The political right-wing favours this type of “victim-bashing" approach because it avoids the pressure for social change. To blame the poor for their poverty ignores the fact that capitalism creates the wretched conditions in which many workers live. Capitalism fosters inequality and workers brought up in deprived circumstances have great difficulty in making economic progress. The worst schools, the worst social amenities and the worst job opportunities are all the very poor have access to. Children from poor families are under greater pressure to leave school as soon as possible in order that they can work and contribute to the family income. In addition, some housing estates have such bad reputations that it is difficult for workers living on them to borrow money or obtain mortgages. This has more to do with the continued deprivation from one generation to the next than any moral deficiency or lack of ability on the part of the workers.
Internal stresses within a family, personality clashes, sibling rivalry, incompatibility, worries about health, and misunderstandings between the different generations are similar for rich and poor alike. But the external stresses caused by poverty, unemployment, bad housing, overcrowding or homelessness only affect those who have to work for wages. It is these external stresses, and the fact that workers will have faced many of these problems during their own childhood that makes physical abuse more likely to happen in poor homes.
Poverty is violence
Social workers have failed to protect children because under capitalism their function is social control:
We have seen that the ruling class cannot maintain its exploitive domination simply by the direct repressive apparatus of the army, police, courts and prisons. Its legitimation has to be engineered through a range of ideological mechanisms. Social work operates primarily as part of these mechanisms.(P. Leonard, Poverty Consciousness and Action, 1975).

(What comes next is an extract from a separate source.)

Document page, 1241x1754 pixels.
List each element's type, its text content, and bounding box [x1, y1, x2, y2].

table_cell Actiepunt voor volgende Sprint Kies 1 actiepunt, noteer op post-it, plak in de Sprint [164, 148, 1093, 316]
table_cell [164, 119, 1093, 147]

Capitalism distorts relationships. By putting a price on everything and subordinating all activities to the need to make a profit it has made us all rivals. It is no surprise that children have been regarded as their parents’ property, because capitalism prizes property above everything else.
Hypocritically, individual acts of cruelty are condemned by politicians while children are allowed to starve in underdeveloped countries to maintain profits. In the Phillipines children work long hours in what amounts to little more than slavery without much condemnation from European reformers, some of whom are happy to reap the profits that are made.
In the case of Sukina Hammond the Daily Star carried huge headlines “Whipped to Death" and gave lurid details of the child’s suffering. But only a handful of cases are reported in this way. The majority of children killed by their parents will not be mentioned because they are not newsworthy enough. Even in death Sukina Hammond was exploited for a headline.
Workers owe it to themselves, their children and to future generations to remove the profit motive, the property tag and all the rivalries and suspicions which are inherent in competitive societies. Perhaps then children like Sukina Hammond will not have died in vain.